Google vs the open Web
In many ways Google wants to push its own proprietary kind of Web.
They tried it based on real names, proprietary (authorship) markup and Google controlled links in the past.
They tried this with
- Google+
- AMP (Accelerated Mobile Pages)
- AI Overviews
and other proprietary technologies already.
The disavow tool is a similar way to fool SEO practitioners.
SEOs effectively out themselves as spammers using the tool.
In the short run they want myriads of optimizers to submit spam reports.
Why? It’s to make the broken Google algorithm work again as long as it is still largely based on links.
So the disavow tool is not a solution of the “negative SEO” problem!
It just makes things worse by creating more Google sabotage opportunities.

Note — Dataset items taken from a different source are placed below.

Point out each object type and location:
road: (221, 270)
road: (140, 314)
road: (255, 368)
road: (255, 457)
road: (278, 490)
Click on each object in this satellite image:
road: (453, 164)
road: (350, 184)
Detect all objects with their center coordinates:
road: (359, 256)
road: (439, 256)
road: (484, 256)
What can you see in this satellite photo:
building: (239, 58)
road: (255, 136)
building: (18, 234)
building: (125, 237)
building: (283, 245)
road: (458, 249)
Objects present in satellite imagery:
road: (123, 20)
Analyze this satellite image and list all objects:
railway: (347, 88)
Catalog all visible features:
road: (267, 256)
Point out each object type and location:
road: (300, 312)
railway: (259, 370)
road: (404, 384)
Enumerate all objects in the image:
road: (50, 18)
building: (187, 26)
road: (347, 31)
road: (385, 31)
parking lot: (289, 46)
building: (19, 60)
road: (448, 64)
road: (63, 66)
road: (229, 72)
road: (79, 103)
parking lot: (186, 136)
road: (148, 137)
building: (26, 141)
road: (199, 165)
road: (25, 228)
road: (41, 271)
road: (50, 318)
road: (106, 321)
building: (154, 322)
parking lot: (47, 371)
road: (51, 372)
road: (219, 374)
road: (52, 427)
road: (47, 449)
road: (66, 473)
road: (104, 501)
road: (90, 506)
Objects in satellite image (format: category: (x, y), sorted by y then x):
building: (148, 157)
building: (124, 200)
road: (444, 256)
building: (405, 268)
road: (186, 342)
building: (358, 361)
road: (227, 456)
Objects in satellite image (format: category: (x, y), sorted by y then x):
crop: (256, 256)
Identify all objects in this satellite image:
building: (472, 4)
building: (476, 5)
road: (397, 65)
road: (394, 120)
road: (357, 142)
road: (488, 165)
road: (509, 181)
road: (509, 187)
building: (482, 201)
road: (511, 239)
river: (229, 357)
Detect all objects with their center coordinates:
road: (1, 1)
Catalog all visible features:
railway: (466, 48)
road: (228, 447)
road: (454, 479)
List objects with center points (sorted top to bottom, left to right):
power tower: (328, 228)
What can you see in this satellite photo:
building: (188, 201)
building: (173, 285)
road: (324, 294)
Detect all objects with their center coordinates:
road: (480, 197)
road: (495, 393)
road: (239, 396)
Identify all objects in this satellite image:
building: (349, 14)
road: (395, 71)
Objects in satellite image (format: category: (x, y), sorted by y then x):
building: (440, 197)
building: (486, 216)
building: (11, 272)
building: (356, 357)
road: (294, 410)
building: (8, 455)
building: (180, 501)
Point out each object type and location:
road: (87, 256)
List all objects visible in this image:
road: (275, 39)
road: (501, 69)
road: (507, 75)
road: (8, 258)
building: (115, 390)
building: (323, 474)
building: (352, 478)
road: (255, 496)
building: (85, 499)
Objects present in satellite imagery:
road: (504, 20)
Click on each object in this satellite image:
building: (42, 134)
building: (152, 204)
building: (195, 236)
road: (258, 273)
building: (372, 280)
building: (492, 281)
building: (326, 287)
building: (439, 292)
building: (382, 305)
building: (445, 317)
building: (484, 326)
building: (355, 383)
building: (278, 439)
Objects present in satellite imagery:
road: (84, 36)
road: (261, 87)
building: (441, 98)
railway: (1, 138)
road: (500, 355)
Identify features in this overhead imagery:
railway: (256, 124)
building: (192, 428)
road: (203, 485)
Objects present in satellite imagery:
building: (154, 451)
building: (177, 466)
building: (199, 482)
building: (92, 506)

Btw. I considered disavowing links from SEO blogs I have written for who haven’t paid me haha.
Also I could ask my peers to do the same thing. After all I got cheated.
There are many more reasons to use the disavow tool for “negative SEO”.
This is just a short post though. So it’s the end of that!
Just don’t use the disavow tool unless you are spammer.
Otherwise you hurt your SEO by admitting you are one.
What to do when someone sabiates your site on Google?
So it really happened to you? Someone bought spammy links to your site?
Then Google penalized you?
Ensure you do proper SEO and get legit links by attracting them!
If you really got a manual action penalty rather publicize the case and make Google respond in public.
Disavowing links is admitting you are guilty and responsible for those links!
It’s saying: I spammed Google! I know which links I bought.
Sound harmful to me. What about you?